提取文本 ▸
+ + + + +
传统家族文化对华人社会的影响是其他任何民族都难以比拟的,中华文化从一开始就是以血缘关系为本位,家庭是人们最初和最重要的社会组织方式(费孝通,1947)。因而,家族传统伦理不可避免地成为华人企业制度的根基,管理不是建立在社会化大生产的分工原则上,而是建立在传统家族伦理的差序格局和家长权威基础上(储小平,2000);企业运营不是以市场为导向,而是追求家族利益最大化;维持企业存在的不是正式的契约关系,而是家族成员之间的信任和情感(李春来,1998;张维迎,2004)。德国学者雷丁(1993)把华人家族企业定性为“实质上是一种文化的产物”。

众多国内外学者认为,浓厚的家族主义传统在金融资本、人力资源等多个维度严重限制了企业规模的扩大,科层体系的发展以及企业所有权与经营权的最终分离。例如,家族观念使家族成员对所有权怀有强烈的偏好,家族资本很难和社会金融资本融合。家族为了控制企业的经营权和剩余索取权,企业的原始资本和再投入资本绝大部分依靠自身积累,社会金融资本只占很少一部分,股权结构呈现严重的一元化和封闭化特征(刘平青,2002;卢现祥,2003)。再如,由于家族的巨大作用,压抑了社会自发团体的存在,人们的合作局限于家庭、邻里等有限范围内,无法像西方社会那样,通过社会团体的频繁互动来积累社会信任资本。社会信任资本的匮乏严重阻碍了社会分工向纵深化扩展,家族员工和非家族员工,尤其是业主和职业经理人之间缺乏必要的信任,委托——代理机制难以真正根植于家族企业(福山,2001;李新春,2002;张建琦,2003)。
+ + + + +
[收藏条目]
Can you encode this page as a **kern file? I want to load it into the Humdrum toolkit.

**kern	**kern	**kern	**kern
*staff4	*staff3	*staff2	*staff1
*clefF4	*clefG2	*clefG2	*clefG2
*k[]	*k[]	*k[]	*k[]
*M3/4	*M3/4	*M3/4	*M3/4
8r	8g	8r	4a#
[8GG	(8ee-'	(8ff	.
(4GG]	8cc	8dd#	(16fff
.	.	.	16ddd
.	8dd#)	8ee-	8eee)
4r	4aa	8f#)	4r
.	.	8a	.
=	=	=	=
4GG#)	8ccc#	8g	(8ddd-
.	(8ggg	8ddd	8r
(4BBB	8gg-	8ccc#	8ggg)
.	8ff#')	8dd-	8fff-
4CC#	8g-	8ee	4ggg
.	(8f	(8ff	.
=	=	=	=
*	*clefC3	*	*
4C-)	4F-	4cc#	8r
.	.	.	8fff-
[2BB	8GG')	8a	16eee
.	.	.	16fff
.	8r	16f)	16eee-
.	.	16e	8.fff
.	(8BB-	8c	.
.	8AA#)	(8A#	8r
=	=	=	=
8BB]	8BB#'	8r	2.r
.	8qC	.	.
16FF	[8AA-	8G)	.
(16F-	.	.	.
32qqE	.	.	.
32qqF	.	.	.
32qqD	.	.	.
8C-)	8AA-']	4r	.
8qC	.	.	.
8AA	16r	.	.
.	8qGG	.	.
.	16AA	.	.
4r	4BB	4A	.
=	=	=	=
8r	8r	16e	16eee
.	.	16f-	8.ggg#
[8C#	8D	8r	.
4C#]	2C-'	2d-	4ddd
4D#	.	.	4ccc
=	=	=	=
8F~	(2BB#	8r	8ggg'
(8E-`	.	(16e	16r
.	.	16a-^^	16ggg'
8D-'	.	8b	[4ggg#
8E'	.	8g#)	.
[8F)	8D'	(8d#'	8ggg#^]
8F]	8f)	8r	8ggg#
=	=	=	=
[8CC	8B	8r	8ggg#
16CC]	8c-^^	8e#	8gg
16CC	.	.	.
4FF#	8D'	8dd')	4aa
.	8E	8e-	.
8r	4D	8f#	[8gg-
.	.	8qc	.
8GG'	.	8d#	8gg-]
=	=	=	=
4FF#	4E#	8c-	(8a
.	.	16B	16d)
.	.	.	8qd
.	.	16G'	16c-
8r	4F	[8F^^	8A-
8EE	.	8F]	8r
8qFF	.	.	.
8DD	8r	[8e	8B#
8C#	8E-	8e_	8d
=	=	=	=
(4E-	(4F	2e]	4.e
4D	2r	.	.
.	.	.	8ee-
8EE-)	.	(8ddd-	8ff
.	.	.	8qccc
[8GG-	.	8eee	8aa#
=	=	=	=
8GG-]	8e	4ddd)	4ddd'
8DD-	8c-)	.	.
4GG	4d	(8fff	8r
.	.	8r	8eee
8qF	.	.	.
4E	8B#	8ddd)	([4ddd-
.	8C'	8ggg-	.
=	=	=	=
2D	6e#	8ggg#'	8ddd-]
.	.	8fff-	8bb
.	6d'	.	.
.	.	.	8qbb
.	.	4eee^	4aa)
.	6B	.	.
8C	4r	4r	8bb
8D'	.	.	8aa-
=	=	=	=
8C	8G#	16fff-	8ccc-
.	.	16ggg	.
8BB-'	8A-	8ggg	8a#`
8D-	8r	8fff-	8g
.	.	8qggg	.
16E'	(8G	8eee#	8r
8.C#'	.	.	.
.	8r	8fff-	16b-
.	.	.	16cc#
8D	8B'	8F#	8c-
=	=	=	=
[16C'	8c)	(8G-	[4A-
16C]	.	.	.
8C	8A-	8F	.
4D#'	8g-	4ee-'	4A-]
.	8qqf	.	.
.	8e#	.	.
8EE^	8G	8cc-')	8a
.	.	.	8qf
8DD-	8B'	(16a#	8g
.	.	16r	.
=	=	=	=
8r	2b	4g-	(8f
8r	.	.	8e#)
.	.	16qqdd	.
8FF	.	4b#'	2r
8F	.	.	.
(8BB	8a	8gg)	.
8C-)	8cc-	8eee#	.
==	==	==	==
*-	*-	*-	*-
+ + + + +
任务指令 A ▸
根据提取文本,德国学者雷丁(1993)将华人家族企业定性为什么?
任务指令 B ▸
请判断下列陈述是否与提取文本相符,并就每项回答“是”或“否”,同时引用提取文本中的决定性原文:(i)华人家族企业的管理建立在社会化大生产的分工原则上;(ii)家族企业的原始资本和再投入资本绝大部分依靠自身积累;(iii)社会金融资本在家族企业资本中占大部分。
任务指令 C ▸
请接在关于华人家族企业的提取文本最后一句之后,续写其后的内容。

最终答案 A ▸
“实质上是一种文化的产物”。

最终答案 B ▸
(i)否:“管理不是建立在社会化大生产的分工原则上”。
(ii)是:“企业的原始资本和再投入资本绝大部分依靠自身积累”。
(iii)否:“社会金融资本只占很少一部分”。

最终答案 C ▸
雷丁(1993)甚至进一步认为,“中国人的家族企业有足够的时间去开发新的管理模式,无论在大陆或是在海外,中国人的企业曾经和西方一样,或许比西方企业更早一点盛行过各种复杂的组织形式……只要他们愿意,很早就可以学到现代的管理技术”。但是迄今为止,华人企业仍然习惯固守于家族制形式,职业化的科层体系在企业内部发展缓慢,究其原因,他认为一是防御性因素,即对家族以外成员普遍的不信任,以及中国历史上由来已久的私人产权缺乏必要的保障;二是传统家族伦理中的“家长权威”和“差序格局”,这种传统产生了接受和依赖等级制度的社会规范;三是“人情至上”的观念,它排斥了管理中的客观公正性,使职业化的科层管理体系难以内生地根植于家族企业。

二、对家族企业文化决定论的质疑

如果我们突破封闭的华人文化框架,把目光延伸到更为广泛的比较文化视野以及世界企业发展史当中,不难发现一些基本史实与上述论断不一致。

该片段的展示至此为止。